The Silver Linings Playbook
- First edition
- Author: Matthew Quick
- Language: English
- Genre: Humorous fiction
- Publisher: Farrar, Straus and Giroux
- Publication date: September 2, 2008
- Publication place: United States
- Media type: Print
- Pages: 304
- ISBN: 0-374-26426-0
- OCLC: 255680052
- Dewey Decimal: 813

= The Silver Linings Playbook =

2008 novel by Matthew Quick

The Silver Linings Playbook is a 2008 debut novel of American author Matthew Quick.

==Plot==
The book is narrated through the eyes of Pat Peoples, and occasionally Tiffany's through letters. A former history teacher who has moved back to his childhood home in Collingswood, New Jersey, after spending time in a Baltimore psychiatric hospital, Pat believes he has been away only a few months, but soon realizes it has been years, and struggles to piece together his lost memories and what has become of his wife, Nikki. He has a hypothesis that life is a film created by God and that its "silver lining" will be the end of "Apart Time" with Nikki.
Pat embarks on a plan of self-improvement in order to win Nikki back, including regular running and working out in a home gym. At a dinner with his friend Ronnie and his wife Veronica, Pat is introduced to Tiffany Webster, who has also moved back home after losing her job after her husband's death.

Pat runs with Tiffany, who started out by following him every day, and she volunteers, in a letter, to be a go-between between him and Nikki, if he will train in a dance routine with her so that she can enter a competition. He agrees, and they enter and win. After the contest, Pat suggests a meeting with Nikki at the place they got engaged, and despite a letter saying they will never meet up, he slips away from his family on Christmas Day to meet her. Nikki is not there; Tiffany is, and admits she has forged Nikki's letters and that she had been trying to help Pat move on and gain closure with his marriage because she, Tiffany, is in love with Pat. Pat is furious that the last two months of correspondence were a lie. In shock Pat runs into an unfamiliar neighborhood and is assaulted. By chance, he encounters Danny, his friend from the Baltimore mental health facility. Danny helps Pat get to a hospital and reunite with his family. Pat still does not recall how or why he was separated from his wife, and only when he watches the wedding video, which his mother had hidden, do the memories eventually return — with the realization that he and Nikki will never be reunited.

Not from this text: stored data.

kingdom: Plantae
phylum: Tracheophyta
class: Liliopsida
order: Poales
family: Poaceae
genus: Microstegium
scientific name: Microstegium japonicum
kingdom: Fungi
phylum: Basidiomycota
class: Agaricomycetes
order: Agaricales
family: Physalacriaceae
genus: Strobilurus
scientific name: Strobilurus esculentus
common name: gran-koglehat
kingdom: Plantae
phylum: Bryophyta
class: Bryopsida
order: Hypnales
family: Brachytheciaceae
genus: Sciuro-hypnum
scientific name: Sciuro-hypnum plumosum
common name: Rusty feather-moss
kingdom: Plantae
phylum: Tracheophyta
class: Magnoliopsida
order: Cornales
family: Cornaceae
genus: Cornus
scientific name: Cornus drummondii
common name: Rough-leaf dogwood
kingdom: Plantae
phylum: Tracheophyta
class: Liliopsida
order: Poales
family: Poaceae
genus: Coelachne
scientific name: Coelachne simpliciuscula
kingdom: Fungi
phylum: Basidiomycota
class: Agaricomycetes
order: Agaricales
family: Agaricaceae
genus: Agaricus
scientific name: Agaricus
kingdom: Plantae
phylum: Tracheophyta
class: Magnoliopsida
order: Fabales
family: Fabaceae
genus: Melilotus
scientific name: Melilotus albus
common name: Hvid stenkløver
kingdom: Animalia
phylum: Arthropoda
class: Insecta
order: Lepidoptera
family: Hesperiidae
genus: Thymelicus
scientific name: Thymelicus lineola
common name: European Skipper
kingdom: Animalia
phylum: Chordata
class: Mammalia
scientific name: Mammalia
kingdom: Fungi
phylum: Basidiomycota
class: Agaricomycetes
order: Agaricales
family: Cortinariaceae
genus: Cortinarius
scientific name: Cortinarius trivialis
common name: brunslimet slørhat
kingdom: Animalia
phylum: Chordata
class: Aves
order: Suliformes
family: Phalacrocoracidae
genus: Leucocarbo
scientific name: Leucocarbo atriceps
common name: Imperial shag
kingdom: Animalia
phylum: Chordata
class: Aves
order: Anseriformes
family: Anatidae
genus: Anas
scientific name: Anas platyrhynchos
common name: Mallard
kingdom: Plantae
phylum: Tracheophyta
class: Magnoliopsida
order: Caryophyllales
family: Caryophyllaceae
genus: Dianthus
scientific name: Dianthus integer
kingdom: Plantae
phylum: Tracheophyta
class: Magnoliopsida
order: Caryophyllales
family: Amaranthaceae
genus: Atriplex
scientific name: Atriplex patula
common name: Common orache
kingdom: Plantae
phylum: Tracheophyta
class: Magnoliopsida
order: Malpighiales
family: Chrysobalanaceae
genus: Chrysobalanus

After several weeks, Pat recovers from his injuries, and after receiving a letter, agrees to meet Tiffany. Pat explains that he asked his brother Jake to drive him to see Nikki, and observed her from afar, finally realizing she has a new family and is happy, and thus accepts it as the ending of the movie of his life. Tiffany gives Pat a cloud chart as a belated birthday present and they lie on the ground and watch the clouds together. Pat pulls Tiffany close and she tells him that she needs him. As they lie there on a frozen soccer field in the middle of a snowstorm, Pat kisses her and says, "I think I need you too."

==Film adaptation==

A film adaptation, Silver Linings Playbook, directed by David O. Russell, was released on November 16, 2012. It stars Bradley Cooper as Pat (renamed Pat Solitano), Jennifer Lawrence as Tiffany (renamed Tiffany Maxwell), and Chris Tucker as Danny. The film debuted at the 2012 Toronto International Film Festival, where it was awarded the TIFF People's Choice Award. It was nominated for eight Academy Awards including the Big Five with Lawrence winning the award for Best Actress. The screenplay made several changes to the plot, including changing Pat's ethnicity to the Italian-American Pat Solitano, giving him a working class background whose family lives in the suburb of Upper Darby Township, Pennsylvania. A character named Randy, who was not in the novel, was added. Most of the supporting characters, such as Danny, play much more significant roles than they do in the novel, and several characters' names and personalities differ from the novel. In addition, some of the key plot points have been replaced; e.g., the film has a subplot about gambling that is not in the novel, the emphasis on tailgating at Eagles games is downplayed, and several of the climactic events were adjusted. Notably, while Pat's condition is never specified in the novel, one can infer from both his narrative about his memories, and other events as they unfold, that he suffered from traumatic brain injury. While Pat in the novel could have had bipolar disorder as well, this is never specified as it is in the film.